Parmi les inconforts qui peuvent s’abattre sur l’être humain, la souffrance a un statut particulier qui tient à sa capacité d’aliénation. Il est significatif que la loi du 4 mars 2002 qui a voulu consacrer la primauté du principe d’autonomie dans la relation soignant-soigné, a tout à la fois édicté « le droit fondamental à la santé » du citoyen et a choisi explicitement de citer la douleur en précisant que « toute personne a le droit de recevoir des soins visant à soulager sa douleur ». Quant à la loi de février 2016, ouvrant de nouveaux droits pour les malades en fin de vie, elle abandonne le mot douleur pour se centrer sur la souffrance que chacun a le droit de voir soulagée. Et c’est ainsi que cette loi a modifié le code de la Santé publique qui inscrit, pour toute personne, le droit de recevoir et les soins et les traitements les plus appropriés ainsi que « le meilleur apaisement possible de la souffrance ». Le care et le cure sont ainsi à la fois distingués et réunis et la lutte contre la souffrance est à la fois prise en soins, accompagnement qui ne peuvent pas aussi ne pas concerner la dimension technique des actes médicaux appelés par les maladie ou les blessures, en somme de toutes les épreuves liées à la fragilité du vivant[8].

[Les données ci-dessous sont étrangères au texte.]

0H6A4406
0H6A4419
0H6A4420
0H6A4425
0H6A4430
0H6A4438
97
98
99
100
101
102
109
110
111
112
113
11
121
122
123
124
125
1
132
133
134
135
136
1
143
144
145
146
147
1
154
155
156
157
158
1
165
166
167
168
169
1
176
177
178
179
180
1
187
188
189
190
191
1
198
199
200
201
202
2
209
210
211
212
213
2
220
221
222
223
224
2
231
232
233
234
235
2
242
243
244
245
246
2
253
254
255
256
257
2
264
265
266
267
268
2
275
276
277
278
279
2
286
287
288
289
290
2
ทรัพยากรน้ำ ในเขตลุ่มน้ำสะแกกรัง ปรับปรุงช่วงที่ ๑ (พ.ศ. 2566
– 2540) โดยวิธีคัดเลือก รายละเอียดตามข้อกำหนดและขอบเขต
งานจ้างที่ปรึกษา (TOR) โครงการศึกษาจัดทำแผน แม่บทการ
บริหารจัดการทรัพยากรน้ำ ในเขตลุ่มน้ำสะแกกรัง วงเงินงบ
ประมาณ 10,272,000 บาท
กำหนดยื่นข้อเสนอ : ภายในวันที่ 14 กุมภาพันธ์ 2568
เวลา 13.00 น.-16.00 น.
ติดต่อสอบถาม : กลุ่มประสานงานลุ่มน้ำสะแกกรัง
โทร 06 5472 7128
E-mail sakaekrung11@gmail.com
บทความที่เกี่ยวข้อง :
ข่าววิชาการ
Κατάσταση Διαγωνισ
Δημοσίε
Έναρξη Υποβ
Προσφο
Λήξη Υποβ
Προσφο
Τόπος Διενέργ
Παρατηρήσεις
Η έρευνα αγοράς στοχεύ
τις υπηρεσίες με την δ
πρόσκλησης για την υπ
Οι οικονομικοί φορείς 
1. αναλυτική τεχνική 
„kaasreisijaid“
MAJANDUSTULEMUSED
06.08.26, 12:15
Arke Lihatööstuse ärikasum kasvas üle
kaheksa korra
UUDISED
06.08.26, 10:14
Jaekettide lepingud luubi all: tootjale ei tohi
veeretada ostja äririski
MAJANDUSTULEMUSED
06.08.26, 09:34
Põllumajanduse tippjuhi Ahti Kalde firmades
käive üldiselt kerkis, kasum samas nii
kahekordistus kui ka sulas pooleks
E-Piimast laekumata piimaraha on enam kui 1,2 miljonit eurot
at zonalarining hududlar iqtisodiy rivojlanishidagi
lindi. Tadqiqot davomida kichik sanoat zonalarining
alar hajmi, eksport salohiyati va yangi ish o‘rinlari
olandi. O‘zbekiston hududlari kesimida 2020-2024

Certes la souffrance continuera de menacer un monde dans lequel elle a partie liée avec la finitude propre à toute vie. Aux êtres humains de faire en sorte de refuser que la souffrance ne les terrasse malgré leur mortelle destinée.
[1] International Association for the study of pain (IASP) ; http://www.sfetd-douleur.org/iasp.
[2] Anatole France, Le Jardin d’Épicure, édition numérique, Les classiques des sciences sociales (Paris: Calmann-Lévy, 1923) ; p. 143.
[3] Alphonse Daudet, La doulou (Paris: Michel de Maule, 1988).
[4] Naomi I. Eisenberger, « The Neural Bases of Social Pain: Evidence for Shared Representations with Physical Pain », Psychosomatic Medicine 74, no 2 (mars 2012): 126‑35, https://doi.org/10.1097/PSY.0b013e3182464dd1.
[5] Paul Ricœur, « La souffrance n’est pas la douleur », in Souffrances. Corps et âme, épreuves partagées, Série Mutations 142 (Paris: Autrement, 1994), 58‑69.
[6] R. Melzack, « The McGill Pain Questionnaire: Major Properties and Scoring Methods », Pain 1, no 3 (septembre 1975): 277‑99.
[7] Roger Gil, Neuropsychologie (Issy-les-Moulineaux, France: Elsevier-Masson, 8e édition, 2024), p. 484-522.
[8] Toute personne a, compte tenu de son état de santé et de l’urgence des interventions que celui-ci requiert, le droit de recevoir, sur l’ensemble du territoire, les traitements et les soins les plus appropriés et de bénéficier des thérapeutiques dont l’efficacité est reconnue et qui garantissent la meilleure sécurité sanitaire et le meilleur apaisement possible de la souffrance au regard des connaissances médicales avérées : Article L1110-5 du Code la Santé publique.